Thursday, January 26, 2012

Australia, Australia, Australia. We love ya.

So it’s Australia Day, we all got a holiday and another excuse to have a barbeque!
I’ve finally come through my adolescent activist angst surrounding this day (an angst that coincided with the Howard years funnily enough, because what wasn’t to hate back then) and come to thoroughly appreciate the celebration of living in a moderately egalitarian country with a decent healthcare system, great public education and weather that generally doesn’t necessitate a large coat.
But, in addition to these blessings that have been afforded the lucky country (and very much avoiding problems like poisonous creatures on land, air and sea and a tendency to say ‘somethingk’) there are a couple of things that I am particularly happy to celebrate this Australia Day.
-Lamingtons
Whilst there are many different version of when, how and why the lamington was created, one things for sure, it’s as Australian as Vegemite and flat white coffees but not Pavlova, apparently New Zealand had dibs but I’d like to see them prove it! I found out on Tuesday that there’s such a thing as a lamington eating competition and Papa, I want in! I’ve often dreamed of entering an eating competition and unlike pie or hot dog eating competitions I think I could kick a lamington eating competition in the arse with a glass of water and an empty stomach.
-Thongs
There’s nothing more satisfying than the ‘slap, slap, slap’ of thongs against feet. Chuck on a pair of double pluggers and you can go pretty much anywhere and still be well dressed. I totally get why people overseas might call them flip-flops, especially if their already using thongs to describe underpants, but we call those G-strings, call erasers rubbers, call ‘rubbers’ frangas and call everyone mate. If you’re from overseas and are at any point lost in the lingo, call someone ‘mate’, we’ll hear the ridiculous way you shorten the ‘a’ and understand you’re not from round here.
-Fireworks
Australians will celebrate anything with fireworks. Seriously.

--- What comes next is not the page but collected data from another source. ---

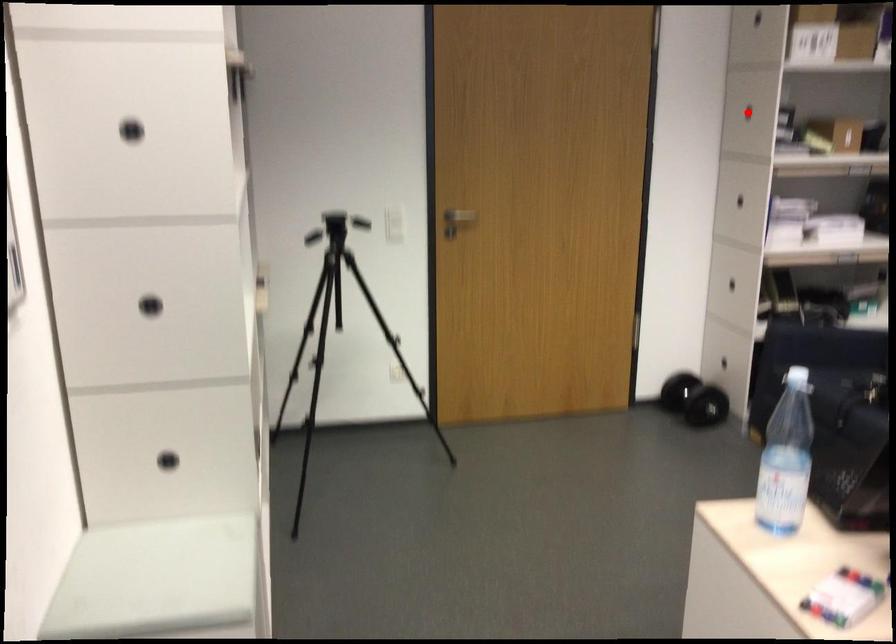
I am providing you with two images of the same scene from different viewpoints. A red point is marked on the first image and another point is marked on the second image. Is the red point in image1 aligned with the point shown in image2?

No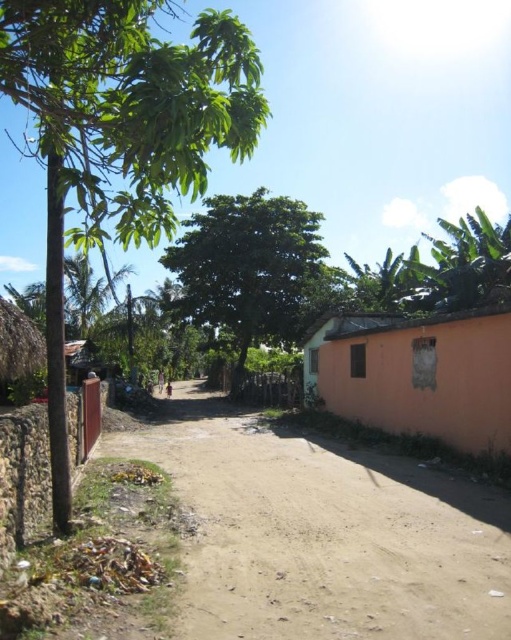
Question: Can you confirm if green leafy tree at center is positioned below green leafy tree at upper right?

Choices:
 (A) yes
 (B) no

Answer: (A)

Question: Does green leafy tree at left have a smaller size compared to green leafy tree at upper right?

Choices:
 (A) yes
 (B) no

Answer: (B)

Question: Which object is farther from the camera taking this photo?

Choices:
 (A) green leafy tree at center
 (B) brown sandy dirt track at center
 (C) orange matte wall at right

Answer: (A)

Question: Which object is positioned farthest from the brown sandy dirt track at center?

Choices:
 (A) green leafy tree at center
 (B) green leafy tree at left
 (C) orange matte wall at right

Answer: (A)

Question: Can you confirm if green leafy tree at left is bigger than green leafy tree at upper right?

Choices:
 (A) yes
 (B) no

Answer: (A)

Question: Among these points, which one is farthest from the camera?

Choices:
 (A) tap(284, 586)
 (B) tap(121, 221)
 (C) tap(190, 298)
 (D) tap(347, 339)

Answer: (C)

‘Cool, I just opened a can of beans!’
‘Yay! Fireworks!’
‘I just brought the cat back from the vet!’
‘Catherine wheels and those Saturn wavy ones that go PAATT-EEEW!’
‘I just passed a clean urine sample.’
‘Whoooo! Golden shower off the bridge!... wait… Eww!’
Australia is renowned for our fireworks, which is weird considering we're a wide brown tinderbox. Our Sydney NYE works started the tradition of insane pyrotechnics and we will continue setting more things spectacularly on fire for years!
-Flying your flag
On Australia Day, you are obligated by law to sport the Southern Cross somewhere on your person, worn on a bikini or temporarily tattooed on your face, if you haven’t gotten it and your post code tattooed on your back already.
We wear our flag on our backs like a cape, which is very enterprising, turning every drunken sunburnt teenager into a dashing superhero. If Australia had a superhero, Aussie Man, his super powers would be getting drunk, starting fights and speaking with a rising infection or somethingk?
-Being drunk
We Australians are number 1 drunkest nation in the world (according to a study I made up). We have an appauiling reputation overseas as Foster’s swilling sots and do nothing to tarnish it. Heck I’m drunk right now, and it’s a Thursday! I would have been drinking since 10 if I had gotten up earlier. But that’s what Australia Day in about. Eating sausages and being drunk. Check and check my friends.